UNI-ONEは不特定多数が人と混在する空間で走るため、乗る人にも一緒に歩く人にも違和感やストレスのないデザインを目指した。安心感を与える柔らかい印象のフォルムだ。乗降時は低いローポジションだが、動き出すとハイポジションになり浮遊感を強調する。先進性と安心感を両立しながら、乗っている姿が自然に見えるよう、乗り手を主役にするデザインにしている。人混みで違和感のないコンパクトなサイズにするため、駆動システムの小型化を重視した。「ASIMO」で取り組んできた小型集積化も参考にした。

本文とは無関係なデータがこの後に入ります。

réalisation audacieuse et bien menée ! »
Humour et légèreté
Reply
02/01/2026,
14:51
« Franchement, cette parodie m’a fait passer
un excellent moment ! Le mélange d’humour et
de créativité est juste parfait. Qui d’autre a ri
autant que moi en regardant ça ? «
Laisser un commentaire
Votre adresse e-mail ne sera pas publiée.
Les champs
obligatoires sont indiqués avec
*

人混みでも自由に移動できるようにするため、衝突回避用のセンサーや減速機能は搭載しなかった。思うような速度を出せず、不自由に感じられると判断した。UNI-ONEに乗って他の歩行者と接触してしまった場合は、生身の人間同士がぶつかったときと同じようにエネルギーを分散し合うため、危険はないとしている。

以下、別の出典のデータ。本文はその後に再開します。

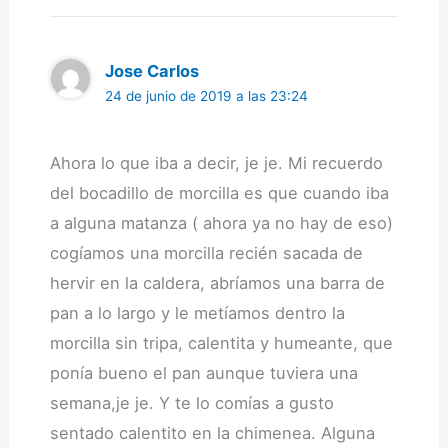
Jose Carlos
24 de junio de 2019 a las 23:24
Ahora lo que iba a decir, je je. Mi recuerdo
del bocadillo de morcilla es que cuando iba
a alguna matanza ( ahora ya no hay de eso)
cogíamos una morcilla recién sacada de
hervir en la caldera, abríamos una barra de
pan a lo largo y le metíamos dentro la
morcilla sin tripa, calentita y humeante, que
ponía bueno el pan aunque tuviera una
semana,je je. Y te lo comías a gusto
sentado calentito en la chimenea. Alguna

「UNI-ONEが歩いている人とぶつかっても、UNI-ONEが歩行者を跳ね返すのではない。“おっとっと”とよろめいて姿勢を立て直す。全方位に動けるので、斜めにぶつかってしまえば斜めに動くし、真横でぶつかれば真横に動いて歩行者とUNI-ONEがエネルギーを分散する。UNI-ONEがとがったところのない、丸みのあるデザインであることも安全に寄与している。補助輪として出ている部分も柔らかさを持たせており、クルマでいうバンパーのような役割を果たす。UNI-ONEの領域には安全に関する規格や基準はないが、仮説を立てながら安心して使ってもらえるところを探ってきた」(ホンダ コーポレート事業開発統括部 新事業開発部 UNI-ONE事業ドメイン チーフエンジニアの小橋慎一郎氏)
背もたれやひじかけなど今後変更する余地もあるが、ひとまず背もたれは作らず、腰をサポートする程度の高さにとどめた。車いすユーザーが「背もたれが高いのは(自身の症状で必要だったとしても)見た目がよくないと感じる」と指摘したことを踏まえた。また、乗った高齢者が老いや体の不自由さを実感して弱弱しい気持ちになるシニア然としたデザインにせず、誰もが乗ってみたいと思うデザインを追求した。